Key Highlights
- CEO Andy Jassy addressed concerns about AI investment sustainability in his latest shareholder letter
- AWS AI services have reached an annualized revenue run rate exceeding $15 billion, accounting for approximately 10% of total AWS revenue
- The company’s custom chip division has expanded to a $20 billion annual run rate, double previous levels
- According to Jassy, the chip division could achieve $50 billion in revenue through third-party sales — matching the scale of Broadcom’s AI chip operations
- The company plans $200 billion in capital expenditure for 2026, with AI data centers receiving the majority of investment
In his annual letter to shareholders, Amazon CEO Andy Jassy mounted a vigorous defense of the company’s AI infrastructure spending strategy.
When asked whether AI represents over-hyped technology, whether current spending constitutes a bubble, and whether investments will deliver adequate returns, Jassy wrote: “My strong conviction, at least for Amazon, is that the answers are no, no, and yes.”
Thursday’s letter marked the first occasion Amazon has publicly disclosed specific revenue figures for its AWS AI operations. Based on first-quarter results, the division has achieved an annualized revenue run rate surpassing $15 billion.
This revenue represents roughly 10% of AWS’s total $142 billion run rate. Market observers and financial analysts had long anticipated this transparency.

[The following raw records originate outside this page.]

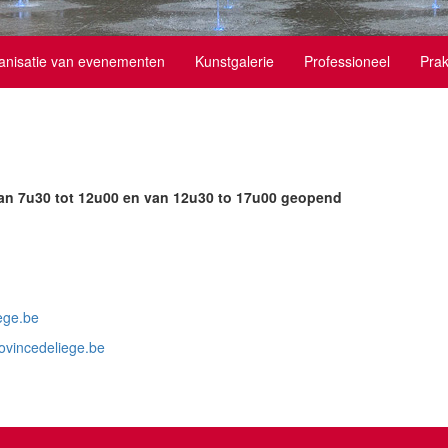
anisatie van evenementen
Kunstgalerie
Professioneel
Prak
 van 7u30 tot 12u00 en van 12u30 to 17u00 geopend
ege.be
vincedeliege.be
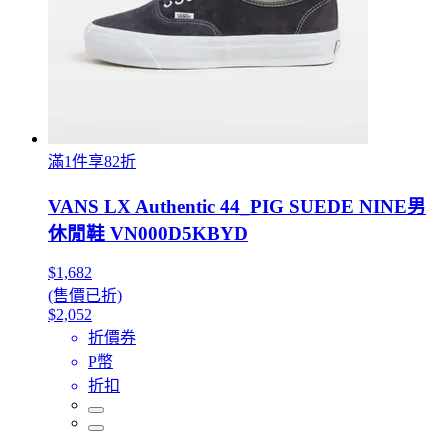
滿1件享82折
VANS LX Authentic 44_PIG SUEDE NINE男
休閒鞋 VN000D5KBYD
$1,682
(售價已折)
$2,052
折價券
P幣
折扣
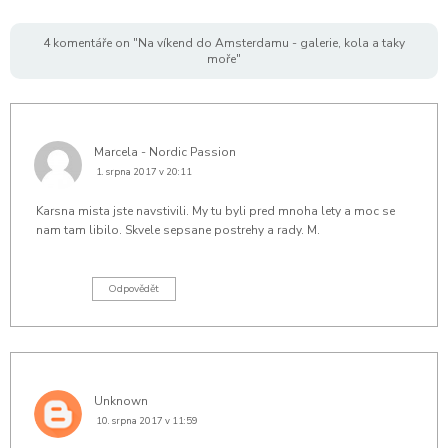
4 komentáře on "Na víkend do Amsterdamu - galerie, kola a taky
moře"
Marcela - Nordic Passion
1. srpna 2017 v 20:11
Karsna mista jste navstivili. My tu byli pred mnoha lety a moc se
nam tam libilo. Skvele sepsane postrehy a rady. M.
Odpovědět
Unknown
10. srpna 2017 v 11:59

According to Jassy, AI revenue continues “ascending rapidly,” with AWS growth potentially exceeding current levels if industry-wide capacity limitations were resolved.

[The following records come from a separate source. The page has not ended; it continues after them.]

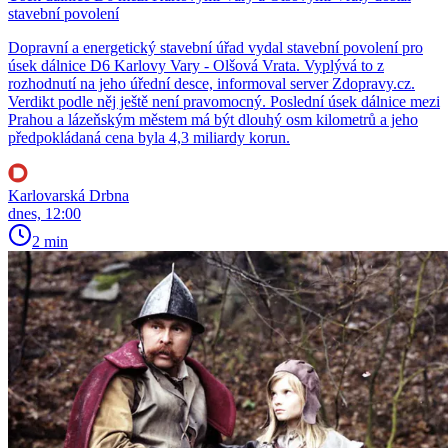
stavební povolení
Dopravní a energetický stavební úřad vydal stavební povolení pro
úsek dálnice D6 Karlovy Vary - Olšová Vrata. Vyplývá to z
rozhodnutí na jeho úřední desce, informoval server Zdopravy.cz.
Verdikt podle něj ještě není pravomocný. Poslední úsek dálnice mezi
Prahou a lázeňským městem má být dlouhý osm kilometrů a jeho
předpokládaná cena byla 4,3 miliardy korun.
Karlovarská Drbna
dnes, 12:00
2 min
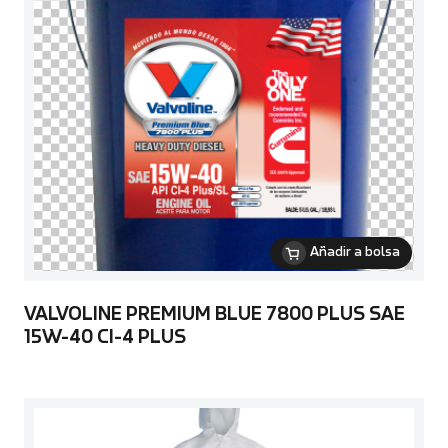
Añadir a bolsa
VALVOLINE PREMIUM BLUE 7800 PLUS SAE
15W-40 CI-4 PLUS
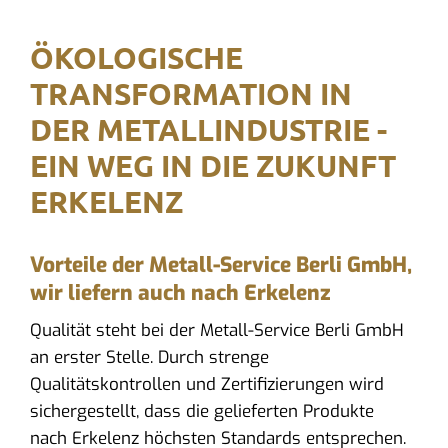
ÖKOLOGISCHE
TRANSFORMATION IN
DER METALLINDUSTRIE -
EIN WEG IN DIE ZUKUNFT
ERKELENZ
Vorteile der Metall-Service Berli GmbH,
wir liefern auch nach Erkelenz
Qualität steht bei der Metall-Service Berli GmbH
an erster Stelle. Durch strenge
Qualitätskontrollen und Zertifizierungen wird
sichergestellt, dass die gelieferten Produkte
nach Erkelenz höchsten Standards entsprechen.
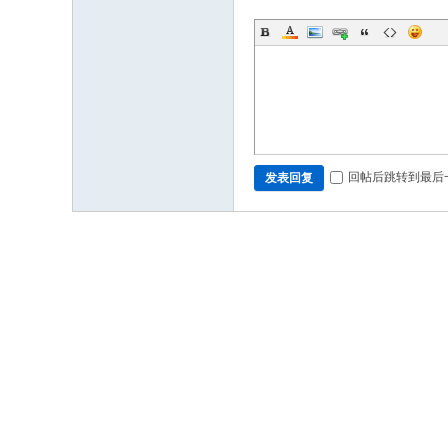
回帖后跳转到最后
发表回复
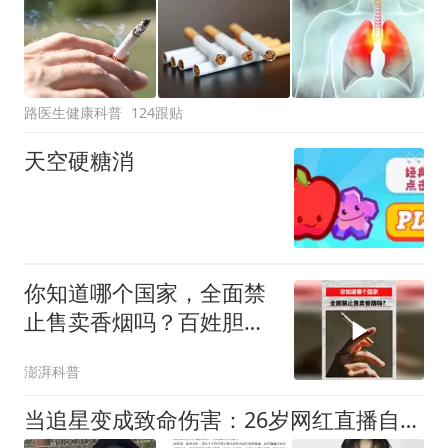
路医生健康科普
124跟贴
天空硬糖消
你知道哪个国家，全面禁
止售卖香烟吗？百姓胆敢
私卖几包就会坐牢
澎湃科普
当追星变成致命伤害：26岁网红直播自杀身亡，给所有父母敲响警钟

The company has allocated $200 billion toward capital expenditure this year, predominantly targeting AI infrastructure development. This substantial investment triggered investor concerns and intensified discussions about potential industry-wide spending excesses.
Jassy countered these concerns directly. “We’re not investing on a hunch,” he emphasized, noting that Amazon has already secured customer commitments covering a substantial portion of AWS capex allocated through 2026.
In-House Chip Division Shows Strong Expansion
Among the letter’s most significant revelations was the performance update on Amazon’s proprietary semiconductor operations. The division — encompassing Trainium AI processors, Graviton chips, and Nitro networking components — has achieved an annualized revenue run rate exceeding $20 billion.
This represents substantial growth from the $10 billion figure Amazon reported during its fourth-quarter earnings announcement.
Jassy provided additional perspective, explaining that if Amazon redirected all internally-produced chips to external customers this year, the division could generate $50 billion in annual revenue.
By comparison, Broadcom’s AI chip segment is projected to deliver approximately $10.7 billion this quarter. Broadcom commands a market capitalization of $1.66 trillion, with significant valuation driven by this business segment.
External Chip Sales Under Consideration
Jassy suggested Amazon may pursue direct chip sales to external customers, positioning the company alongside competitors like Nvidia and Broadcom — currently among Amazon’s own suppliers.
“There’s so much demand for our chips that it’s quite possible we’ll sell racks of them to third parties in the future,” Jassy stated.
Google has already explored similar territory. Last October, the company announced an agreement to provide Anthropic with one million custom AI processors, representing a deal valued in the tens of billions.
Reuters reported last month that during an internal AWS meeting, Jassy indicated the division could potentially reach $600 billion in annual revenue — twice his previous projection — with AI serving as the primary growth catalyst.
The company has recently reduced its workforce by approximately 30,000 positions, streamlining underperforming business units and adjusting headcount levels established during pandemic expansion.
Amazon shares advanced approximately 1.5% in premarket trading following the shareholder letter’s publication.